Вот это да. Мне уже в который раз кажется, что он мои мысли читает. Хотя насчет того, что на песке неудобно – я бы с ним поспорил. Да может, еще и поспорю. В конце концов, если ему неудобно, может сразу «быть сверху». Мне на песке удобно, мне вообще все равно где, лишь бы с ним. А тем более здесь, где только солнце, море и никого, кроме нас двоих...

Мои ладони скользят по его нагретой солнцем коже – у него такая мощная сильная спина, он меня таскает совершенно свободно – правда, перекинув через плечо. Как мешок картошки. Но это тоже иногда здорово бывает.

Я продолжаю ласкать его спину, провожу руками по плечам, задеваю шею... И вдруг Гил разворачивается и прижимает меня к себе. Надо же – обманул! «На песке неудобно!» Все ему удобно, просто он играет со мной. Как же я люблю, когда он вот так со мной играет! Но сейчас я от неожиданности оторопел, а он на меня смотрит... и смеется.

– Давно я у тебя такой растерянной физиономии не видел, – говорит. – Соскучился...
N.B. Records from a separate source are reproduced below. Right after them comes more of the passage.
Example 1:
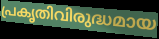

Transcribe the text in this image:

പ്രകൃതിവിരുദ്ധമായ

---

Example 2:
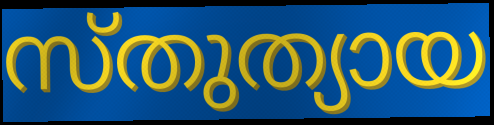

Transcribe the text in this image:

സ്തുത്യായ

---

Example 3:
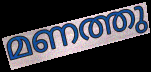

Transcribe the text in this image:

മണത്തു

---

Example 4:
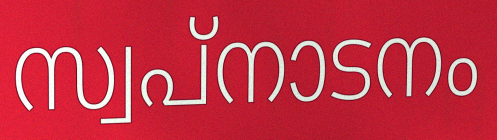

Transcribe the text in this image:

സ്വപ്നാടനം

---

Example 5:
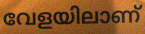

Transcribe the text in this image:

വേളയിലാണ്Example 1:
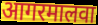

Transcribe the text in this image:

आगरमालवा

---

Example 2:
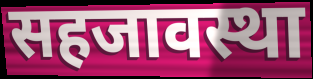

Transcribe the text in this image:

सहजावस्था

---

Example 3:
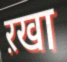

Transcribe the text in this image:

ऱखा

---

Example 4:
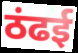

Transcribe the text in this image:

ठंढई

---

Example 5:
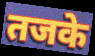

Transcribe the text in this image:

तजके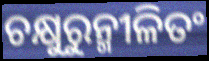
ଚକ୍ଷୁରୁନ୍ମୀଳିତଂ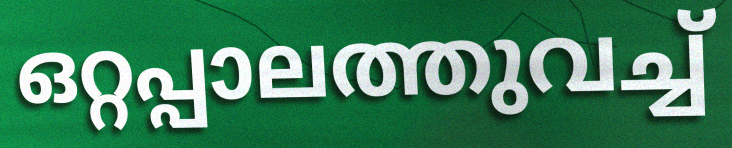
ഒറ്റപ്പാലത്തുവച്ച്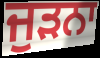
ਜੁੜਨਾ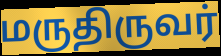
மருதிருவர்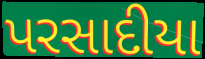
પરસાદીયા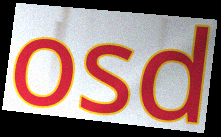
osdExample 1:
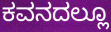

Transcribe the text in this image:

ಕವನದಲ್ಲೂ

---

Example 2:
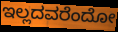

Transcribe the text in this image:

ಇಲ್ಲದವರೆಂದೋ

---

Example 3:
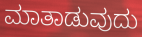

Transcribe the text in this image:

ಮಾತಾಡುವುದು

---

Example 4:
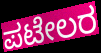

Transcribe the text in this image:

ಪಟೇಲರ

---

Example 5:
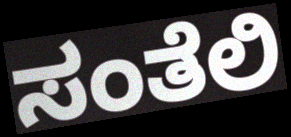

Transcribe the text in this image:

ಸಂತೆಲಿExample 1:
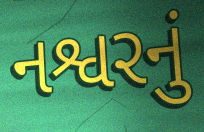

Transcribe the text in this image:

નશ્વરનું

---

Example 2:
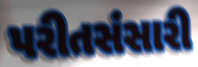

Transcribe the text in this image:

પરીતસંસારી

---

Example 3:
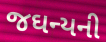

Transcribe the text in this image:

જઘન્યની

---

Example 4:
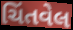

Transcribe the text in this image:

ચિંતવેલ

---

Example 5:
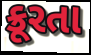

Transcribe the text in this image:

ક્રૂરતા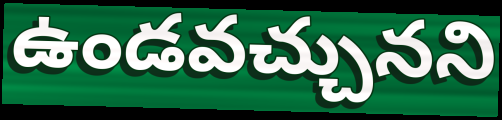
ఉండవచ్చుననిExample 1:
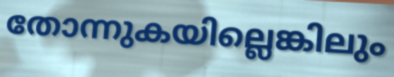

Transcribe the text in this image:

തോന്നുകയില്ലെങ്കിലും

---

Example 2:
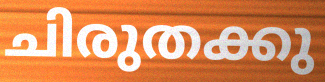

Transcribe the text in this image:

ചിരുതക്കു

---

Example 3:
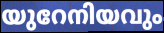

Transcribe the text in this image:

യുറേനിയവും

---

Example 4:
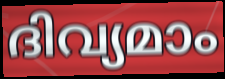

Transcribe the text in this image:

ദിവ്യമാം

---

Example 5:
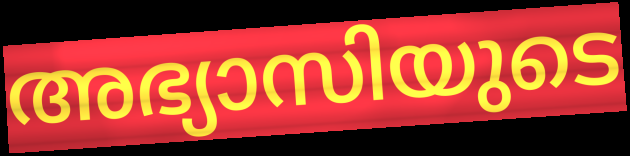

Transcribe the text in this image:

അഭ്യാസിയുടെ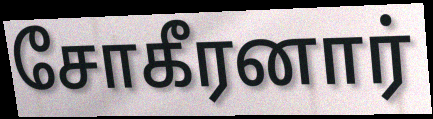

И целует меня: сначала легко, еле ощутимо; а потом... потом как следует, властно захватывая рот, языком раскрывая мои губы, как раковину. Его борода слегка щекочет мне лицо. Ммм, это так здорово, что он опять бороду отрастил... С этой бородой и синими глазами он похож на древнего викинга. Наверное, это кровь моих норвежских предков бунтует. Я ему однажды сказал, а он опять смеется: «И где же ты видел кривоногих викингов?» Да нигде я их не видел, если уж на то пошло. Я вообще в последнее время только его вижу. А то, что у него ноги такие, – на самом деле это мне даже нравится. Знаете, как сердце екает, когда я его издалека вижу и узнаю? Ни у кого нет такой походки: и, может, кому-то смешно, а у меня сразу тепло разливается по всему телу... Наверное, это тоже любовь. Я его ноги просто обожаю. Опять же, только мне позволено смотреть на него без одежды.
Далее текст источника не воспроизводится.